自分も、ハタから見たらあんな風なのだろうか。
我ながら、よくやるなあ。
まとった猫の大きさに、絹はにっこり微笑んでみた。
猫の微笑みだ。
猫は、とても元気そうだった。
さて。
絹も、持ってきた夜食を取り出す。
まずは、と。
前部座席の、チョウとボスへの差し入れだ。
一緒にするより、二人分を別にしておけば、邪魔しないで済む気がしたのである。
「はい、どうぞ」
絹は、年長者二人に、夜食とお茶を振舞った。
「おぉ、おいしそうだ…私たちの分まで、ありがとう」
チョウがにこやかに、夜食を受け取る。
気を利かせて、大きな折り詰めひとつだ。
二人で箸でつつきあえ、というサインである。
だが。
「うん、うまい」
チョウは、絹の予想の上をいった。
箸には目もくれず、手づかみで巻き寿司をつかんでかぶりついたのだ。
「すまないな」
そんなチョウから、目を一瞬も離すことなく、ボスが声だけで彼女をねぎらった。
「いえ……では」
絹は、これ以上邪魔しないように、後方の席へと戻る。
若者たちには、既に宮野の夜食が振舞われていた。
出遅れたのはしょうがない。
ボスたちの給仕の方が、最優先だったのだから。
「絹さんのも、見せて見せて」
エビフライを片手に、了がせかす。
「はいはい」
絹は、持参した折り詰めを開けた。
「僕、絹さんのお寿司好きー」
こっちの末っ子も――手づかみだった。
ウェットティッシュ…ああもういいか。
絹は、苦笑しながらその光景を見守ったのだった。
※
「ただいまー」
いろいろあったが、楽しい観測会だった。
今日はボスも一緒だったので、寝こけることなく、絹は無事帰宅したのだ。
「おかえりなさい、先生」
島村が、玄関まで出迎える。
「……」
しかし、その先生は――ふわふわした足取りのまま、荷物を玄関に置いて自室へと去っていってしまった。

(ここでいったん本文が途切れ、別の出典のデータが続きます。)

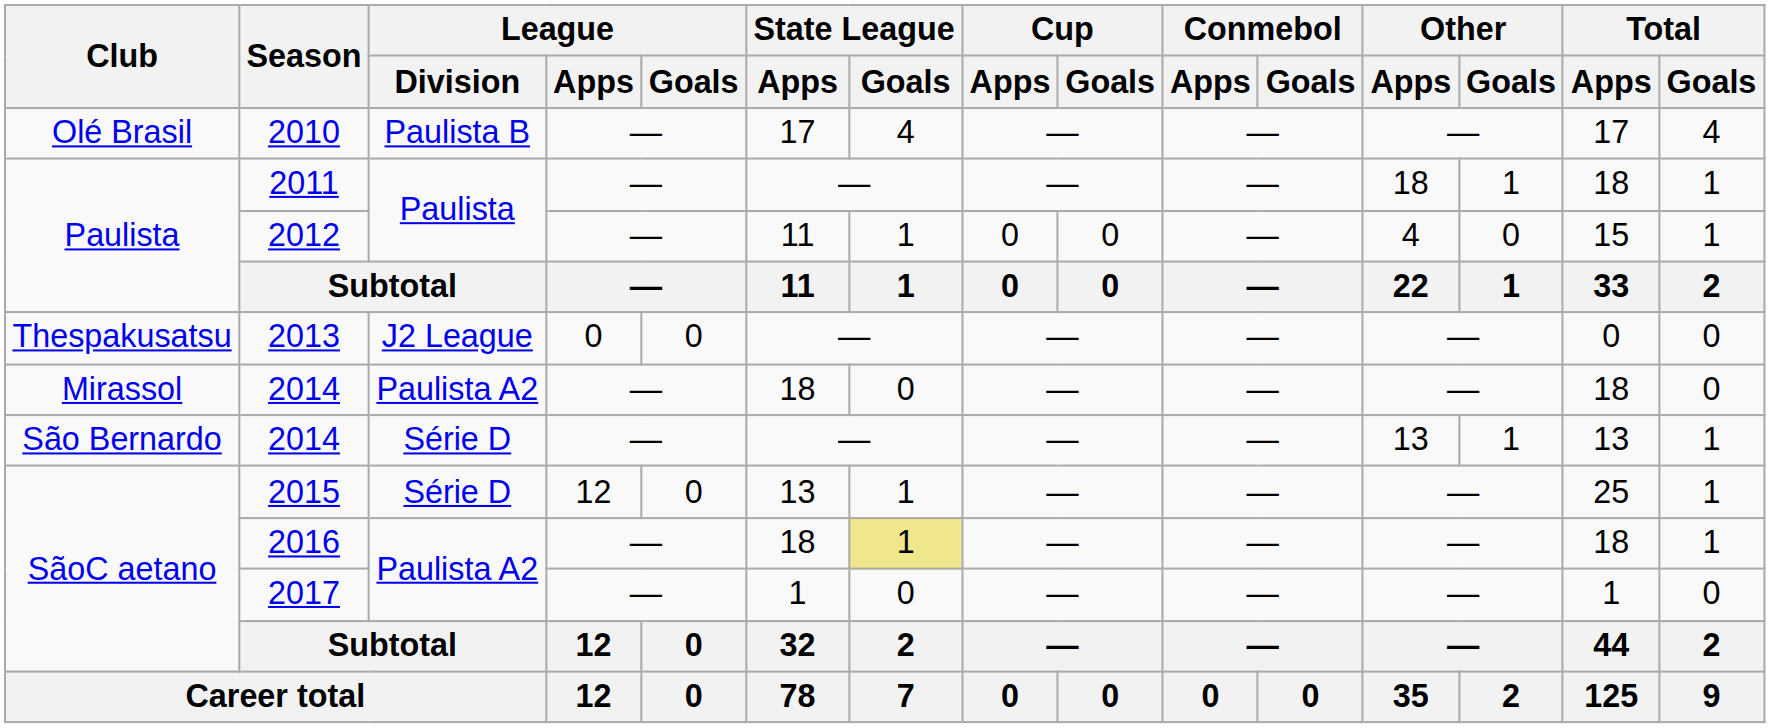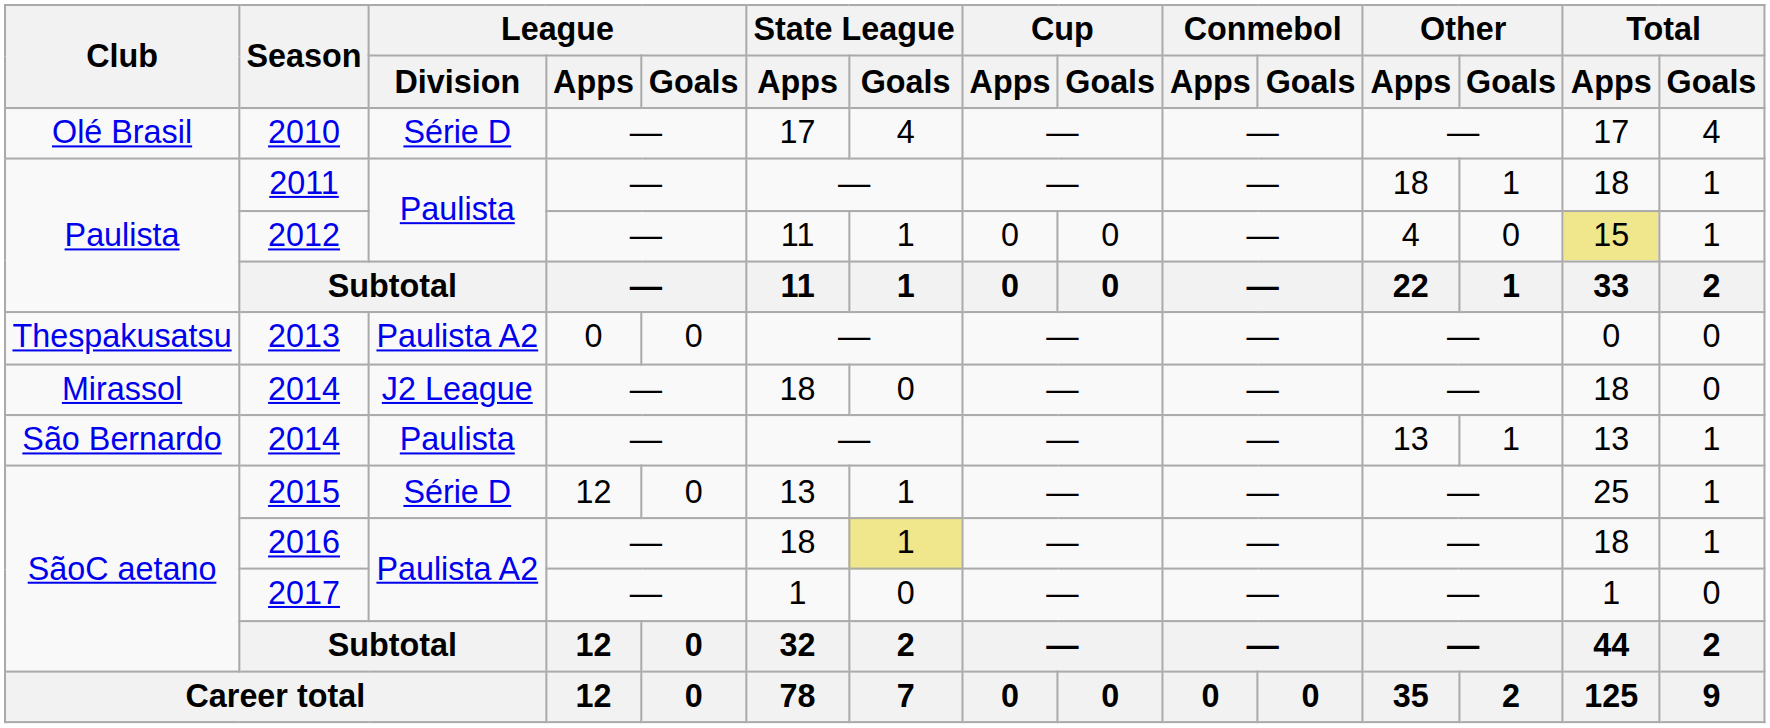2010 | League / Division: Paulista B -> Série D
2012 | Total / Apps: no background -> khaki background
2013 | League / Division: J2 League -> Paulista A2
Mirassol / 2014 | League / Division: Paulista A2 -> J2 League
São Bernardo / 2014 | League / Division: Série D -> Paulista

いま口を開くと、チョウの記憶がこぼれ落ちてしまうとでも、思っているに違いない。
しょうがなく、絹は望遠鏡の入っているバッグを持ち上げようとした。
「…」
こっちも無言の男が、そのバッグを絹から奪う。
「商品化なんて、とんでもないな」
島村は、ぼそりと言った。
ああ。
丘の上で、感心した京の言葉に、ひっかかっているのか。
「ボスをほめてるのよ」
彼の家は、電気屋だ。
民間の技術屋なのだから、「売れる・売れない」の判断は重要だろう。
「当たり前だ…この望遠鏡の存在が明らかになったら、NASAだろうが自衛隊だろうが、まとめて飛んでくる」
先生が発明した、特殊レンズ欲しさに、な。
島村も、科学者だ。
マッド・サイエンティストと、理解して助手をやっている男だ。
彼もまた、研究は商売とイコールではないのである。
「でも、ボス…1個、チョウさんにあげたわよ」
絹のマイクは拾っていないが、遠くの二人のやり取りを見る限り、チョウ用の望遠鏡は、そのまま彼が持って帰ったはずだ。
島村は、即座にバッグを開け、望遠鏡の数を確認した。
そして――敗北した顔で、再びそれを閉じたのだ。
「分解して、調べられないといいが」
ボスと違って、島村がチョウを信用していないのが、その言葉で分かった。
しかし、いくらすごい天体望遠鏡だからと言って、旧友にもらったそれを、チョウが分解して利益に役立てようとは思わないだろう。
「そんなに、心配しなくてもいいんじゃ?」
「先生が、うっかり変な組織に組み込まれるのが、いやなだけだ」
絹の言葉に、即座に返される、島村の気持ち。
そうね、うっかり連れ去られたら大変ね。
心配しすぎだとは思ったが、その一点についてだけは、彼と同じ気持ちだった。